§ To do
Report how many lines below contain the string "inferior", matching case exactly. Give only the number.

---- Provided records

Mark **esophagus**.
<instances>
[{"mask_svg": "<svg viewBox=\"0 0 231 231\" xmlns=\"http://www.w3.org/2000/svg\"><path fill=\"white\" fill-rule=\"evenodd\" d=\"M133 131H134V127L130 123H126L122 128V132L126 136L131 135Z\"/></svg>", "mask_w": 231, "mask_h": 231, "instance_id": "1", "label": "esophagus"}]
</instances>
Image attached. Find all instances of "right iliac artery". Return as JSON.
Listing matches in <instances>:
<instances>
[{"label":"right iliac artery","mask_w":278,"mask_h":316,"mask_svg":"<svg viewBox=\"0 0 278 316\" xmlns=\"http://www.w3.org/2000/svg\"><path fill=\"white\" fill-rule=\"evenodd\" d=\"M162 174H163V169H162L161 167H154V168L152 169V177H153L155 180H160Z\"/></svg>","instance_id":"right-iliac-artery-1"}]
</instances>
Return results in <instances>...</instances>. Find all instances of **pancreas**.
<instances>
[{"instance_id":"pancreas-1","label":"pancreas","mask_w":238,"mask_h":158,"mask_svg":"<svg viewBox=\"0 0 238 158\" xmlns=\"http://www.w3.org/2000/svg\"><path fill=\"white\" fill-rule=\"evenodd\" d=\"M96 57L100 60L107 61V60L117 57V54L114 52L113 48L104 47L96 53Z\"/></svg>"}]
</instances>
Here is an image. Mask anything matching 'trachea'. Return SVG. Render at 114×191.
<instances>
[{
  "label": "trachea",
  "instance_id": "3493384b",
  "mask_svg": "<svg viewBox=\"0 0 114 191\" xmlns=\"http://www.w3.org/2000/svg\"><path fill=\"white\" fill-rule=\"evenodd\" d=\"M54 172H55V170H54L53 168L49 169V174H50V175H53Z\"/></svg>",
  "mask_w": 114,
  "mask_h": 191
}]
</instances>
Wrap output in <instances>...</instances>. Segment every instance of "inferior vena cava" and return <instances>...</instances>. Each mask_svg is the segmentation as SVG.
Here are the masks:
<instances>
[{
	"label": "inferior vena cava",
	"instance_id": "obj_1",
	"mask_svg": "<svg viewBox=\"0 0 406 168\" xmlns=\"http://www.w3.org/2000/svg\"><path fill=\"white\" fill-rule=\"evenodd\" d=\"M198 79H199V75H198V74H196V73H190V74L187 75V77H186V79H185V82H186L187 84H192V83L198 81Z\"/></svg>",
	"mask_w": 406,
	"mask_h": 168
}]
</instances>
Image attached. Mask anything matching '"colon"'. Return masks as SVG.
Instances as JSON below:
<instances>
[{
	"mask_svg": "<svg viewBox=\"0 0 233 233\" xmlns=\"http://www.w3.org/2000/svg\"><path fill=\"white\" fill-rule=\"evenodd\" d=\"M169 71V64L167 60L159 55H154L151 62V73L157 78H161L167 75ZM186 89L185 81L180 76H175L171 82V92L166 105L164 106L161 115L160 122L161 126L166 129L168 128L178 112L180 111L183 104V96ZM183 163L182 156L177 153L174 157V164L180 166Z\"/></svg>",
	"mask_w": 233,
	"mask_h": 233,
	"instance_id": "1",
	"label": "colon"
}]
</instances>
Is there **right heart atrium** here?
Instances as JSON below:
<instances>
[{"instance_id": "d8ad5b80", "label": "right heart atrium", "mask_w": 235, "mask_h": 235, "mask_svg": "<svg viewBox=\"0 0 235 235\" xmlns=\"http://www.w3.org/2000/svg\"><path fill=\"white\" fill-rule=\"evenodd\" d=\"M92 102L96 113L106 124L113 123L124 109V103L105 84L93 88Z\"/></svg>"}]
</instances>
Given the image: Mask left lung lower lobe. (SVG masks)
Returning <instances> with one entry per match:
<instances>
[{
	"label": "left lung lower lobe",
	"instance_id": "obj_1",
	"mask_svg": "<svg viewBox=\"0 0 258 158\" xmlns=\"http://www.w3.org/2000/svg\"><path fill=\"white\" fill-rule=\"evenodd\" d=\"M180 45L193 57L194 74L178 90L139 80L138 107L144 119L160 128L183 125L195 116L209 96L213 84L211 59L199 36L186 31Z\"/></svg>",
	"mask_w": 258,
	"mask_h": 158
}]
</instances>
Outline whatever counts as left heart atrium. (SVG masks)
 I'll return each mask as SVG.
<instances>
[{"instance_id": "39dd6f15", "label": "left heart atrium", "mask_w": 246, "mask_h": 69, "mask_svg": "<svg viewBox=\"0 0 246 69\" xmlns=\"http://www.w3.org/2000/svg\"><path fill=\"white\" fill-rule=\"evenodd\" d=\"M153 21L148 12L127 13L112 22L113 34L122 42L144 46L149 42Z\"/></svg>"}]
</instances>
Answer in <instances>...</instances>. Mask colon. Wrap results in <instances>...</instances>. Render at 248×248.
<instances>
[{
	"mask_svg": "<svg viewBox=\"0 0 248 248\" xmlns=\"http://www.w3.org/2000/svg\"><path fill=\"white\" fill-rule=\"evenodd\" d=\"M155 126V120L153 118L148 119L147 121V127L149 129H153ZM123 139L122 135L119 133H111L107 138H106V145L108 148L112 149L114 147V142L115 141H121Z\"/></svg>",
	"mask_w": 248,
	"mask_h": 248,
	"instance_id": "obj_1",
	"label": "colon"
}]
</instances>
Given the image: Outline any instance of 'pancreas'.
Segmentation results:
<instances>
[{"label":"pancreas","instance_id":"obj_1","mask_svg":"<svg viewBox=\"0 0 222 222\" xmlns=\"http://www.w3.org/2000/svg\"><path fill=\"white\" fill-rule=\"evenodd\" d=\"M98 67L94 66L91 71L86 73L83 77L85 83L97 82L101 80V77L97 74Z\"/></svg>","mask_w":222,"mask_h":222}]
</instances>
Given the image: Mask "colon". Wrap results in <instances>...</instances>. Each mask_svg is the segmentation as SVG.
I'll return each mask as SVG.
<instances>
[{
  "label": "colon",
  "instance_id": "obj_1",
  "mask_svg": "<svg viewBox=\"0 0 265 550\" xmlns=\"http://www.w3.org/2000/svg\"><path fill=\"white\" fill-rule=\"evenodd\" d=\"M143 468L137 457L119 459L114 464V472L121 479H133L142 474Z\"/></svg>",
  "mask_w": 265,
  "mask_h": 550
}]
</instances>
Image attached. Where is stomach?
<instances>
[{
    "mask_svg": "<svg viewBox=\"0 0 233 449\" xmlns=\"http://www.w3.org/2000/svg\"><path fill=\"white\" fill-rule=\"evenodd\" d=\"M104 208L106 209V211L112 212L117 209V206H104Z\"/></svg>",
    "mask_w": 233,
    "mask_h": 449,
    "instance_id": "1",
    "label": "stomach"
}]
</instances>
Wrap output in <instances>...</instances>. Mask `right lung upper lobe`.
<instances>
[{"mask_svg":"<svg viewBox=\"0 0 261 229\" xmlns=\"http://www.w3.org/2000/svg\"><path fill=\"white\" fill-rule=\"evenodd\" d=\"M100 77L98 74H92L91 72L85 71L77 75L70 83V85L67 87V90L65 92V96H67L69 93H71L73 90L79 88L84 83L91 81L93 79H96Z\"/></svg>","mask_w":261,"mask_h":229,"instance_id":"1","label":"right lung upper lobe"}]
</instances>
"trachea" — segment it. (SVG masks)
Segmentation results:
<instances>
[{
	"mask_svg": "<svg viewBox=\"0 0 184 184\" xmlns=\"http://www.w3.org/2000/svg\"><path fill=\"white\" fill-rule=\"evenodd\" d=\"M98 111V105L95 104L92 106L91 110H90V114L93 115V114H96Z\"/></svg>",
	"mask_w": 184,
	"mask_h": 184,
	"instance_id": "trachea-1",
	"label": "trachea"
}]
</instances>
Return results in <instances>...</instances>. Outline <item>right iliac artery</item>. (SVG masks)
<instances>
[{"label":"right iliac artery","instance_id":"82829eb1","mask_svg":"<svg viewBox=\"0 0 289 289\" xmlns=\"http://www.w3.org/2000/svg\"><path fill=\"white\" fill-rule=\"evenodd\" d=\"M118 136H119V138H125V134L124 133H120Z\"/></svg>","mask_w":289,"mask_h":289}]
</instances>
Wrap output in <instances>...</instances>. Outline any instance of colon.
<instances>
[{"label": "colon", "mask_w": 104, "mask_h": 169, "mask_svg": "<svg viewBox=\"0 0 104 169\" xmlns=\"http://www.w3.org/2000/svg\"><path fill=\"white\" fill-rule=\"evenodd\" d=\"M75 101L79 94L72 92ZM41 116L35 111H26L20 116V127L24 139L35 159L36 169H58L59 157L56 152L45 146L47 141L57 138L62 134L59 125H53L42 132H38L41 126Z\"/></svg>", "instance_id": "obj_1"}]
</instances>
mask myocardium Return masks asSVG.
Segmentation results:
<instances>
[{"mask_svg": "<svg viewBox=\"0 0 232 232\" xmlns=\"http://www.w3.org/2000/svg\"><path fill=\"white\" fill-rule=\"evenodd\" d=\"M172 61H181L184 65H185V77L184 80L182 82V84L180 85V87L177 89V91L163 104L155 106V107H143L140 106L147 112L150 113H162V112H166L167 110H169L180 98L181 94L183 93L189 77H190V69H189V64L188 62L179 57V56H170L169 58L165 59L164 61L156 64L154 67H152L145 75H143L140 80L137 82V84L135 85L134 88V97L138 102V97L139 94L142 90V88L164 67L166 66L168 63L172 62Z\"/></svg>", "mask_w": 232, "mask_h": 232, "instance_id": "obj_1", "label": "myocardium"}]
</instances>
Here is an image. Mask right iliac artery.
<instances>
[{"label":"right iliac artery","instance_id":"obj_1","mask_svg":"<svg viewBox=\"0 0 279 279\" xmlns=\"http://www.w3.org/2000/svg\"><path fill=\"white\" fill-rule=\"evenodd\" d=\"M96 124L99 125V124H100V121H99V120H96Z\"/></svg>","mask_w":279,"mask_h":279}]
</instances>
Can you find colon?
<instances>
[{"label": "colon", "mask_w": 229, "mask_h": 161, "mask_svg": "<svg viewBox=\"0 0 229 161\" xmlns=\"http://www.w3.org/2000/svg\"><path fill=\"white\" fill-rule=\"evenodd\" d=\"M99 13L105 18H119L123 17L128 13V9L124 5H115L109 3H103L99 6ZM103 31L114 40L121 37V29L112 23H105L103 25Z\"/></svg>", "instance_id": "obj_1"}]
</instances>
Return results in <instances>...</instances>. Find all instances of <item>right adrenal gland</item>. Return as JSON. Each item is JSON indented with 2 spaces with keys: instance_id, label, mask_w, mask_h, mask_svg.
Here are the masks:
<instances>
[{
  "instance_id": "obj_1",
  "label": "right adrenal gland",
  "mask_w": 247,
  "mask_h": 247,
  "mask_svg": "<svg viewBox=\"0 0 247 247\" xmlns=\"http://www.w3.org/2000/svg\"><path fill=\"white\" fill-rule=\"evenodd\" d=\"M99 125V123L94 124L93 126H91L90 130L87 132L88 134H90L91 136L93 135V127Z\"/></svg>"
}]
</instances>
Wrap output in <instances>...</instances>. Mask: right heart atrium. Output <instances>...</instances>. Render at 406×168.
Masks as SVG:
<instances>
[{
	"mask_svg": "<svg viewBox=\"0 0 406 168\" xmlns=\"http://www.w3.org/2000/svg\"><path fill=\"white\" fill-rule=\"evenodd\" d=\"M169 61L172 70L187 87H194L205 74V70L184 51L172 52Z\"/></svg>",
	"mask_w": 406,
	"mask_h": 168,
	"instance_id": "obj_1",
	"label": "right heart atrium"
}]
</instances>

--------

§ The answer
2